Currently, many psychiatrists may prescribe alprazolam for people who suffer with panic attacks. However, as already stated, this medication can cause dependency when used for an extended period. Once an anti-depressant has taken effect, physicians treating panic with alprazolam and an anti-depressant in tandem will usually reduce the alprazolam dosage slowly.
Learning new ways of thinking, modifying behavior, learning relaxation techniques and participating in support groups are among the non-medication treatments that are also important parts of the overall treatment plan for panic disorder.

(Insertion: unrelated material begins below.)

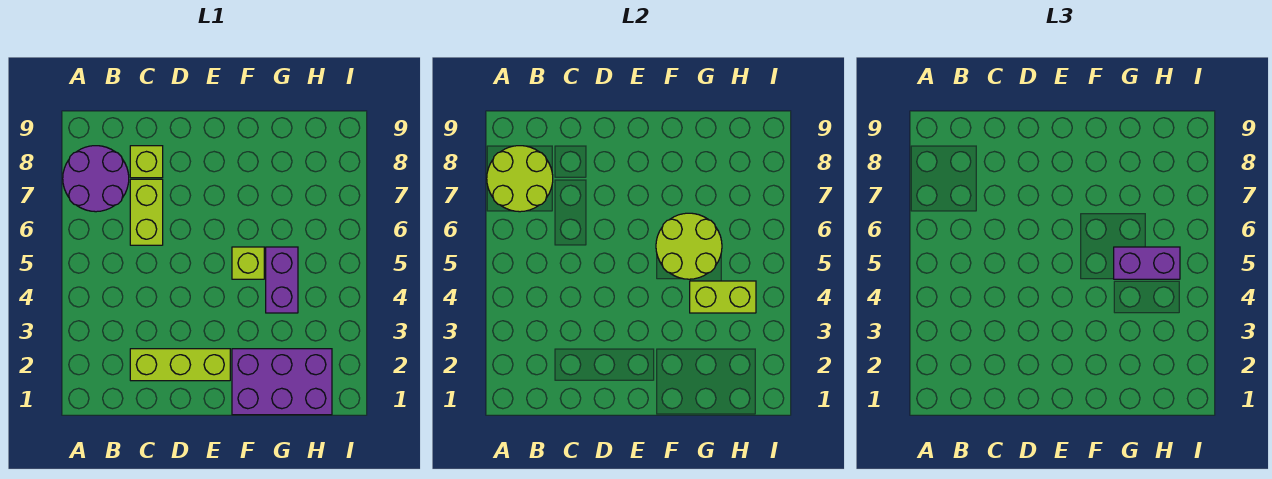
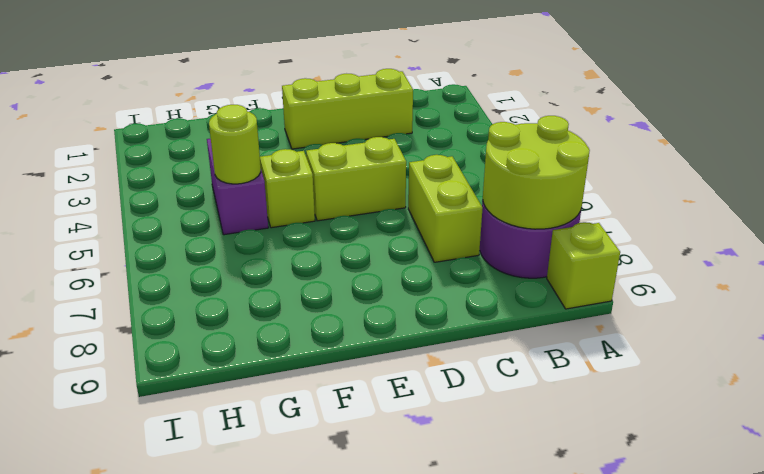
lime 1x1 brick [130,146,163,178] -> lime 1x1 brick moved to [547,222,620,309]
purple 2x3 brick [232,349,332,415] -> none
lime 2x2 round brick [656,213,722,279] -> lime 1x1 round brick [209,105,261,184]
lime 1x2 brick [690,281,756,313] -> lime 1x2 brick moved to [306,137,406,221]
purple 1x2 brick [1114,247,1180,279] -> none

While alprazolam is the only medication the FDA has approved for treatment of panic disorder, research continues into the positive effects of other medications as well.
In clinical trials panic disorder has responded well to heterocyclic anti-depressant medications. In fact, antidepressant medications such as imipramine have been effective in reducing panic symptoms in 50 to 90 percent of the patients studied. When combined with psychological and behavioral treatments, the effectiveness of the medications increases. When the panic symptoms lessen, the patient can begin working with the psychiatrist in understanding his or her illness and coping with its effects on daily life.
Likewise, studies have suggested that MAOIs such as phenelzine or tranylcypromine can be as effective as heterocyclic anti-depressants in the treatment of panic.
Fluoxetine, which is also awaiting FDA approval for treatment of panic, has had promising results in tests of its effects on panic.
Antipsychotic Drugs
Psychosis is a symptom, not a disease. It can be part of several mental illnesses, such as schizophrenia, bipolar disorder, or major depression. It also can be a symptom of physical illnesses such as brain tumors, or of drug interactions, of substance abuse, or of other physical conditions.
Psychosis alters a person's ability to test reality. A person may suffer from hallucinations, which are sensations that he or she thinks are real but don't exist; delusions, which are ideas which he or she believes despite all proof that they are false; and thought disorders, in which his or her thought processes are chaotic and illogical.
Schizophrenia is the mental illness most often associated with psychosis. Researchers do not know the specific causes of schizophrenia, though most believe that it is primarily a physical brain disease. Some believe that the neurotransmitter dopamine is involved with the hallucinations, delusions, thought disorders and blunted emotional responses of this mental illness. Most medications prescribed for schizophrenia affect the dopamine levels in the brain at the same time they reduce the extremely painful mental and emotional symptoms.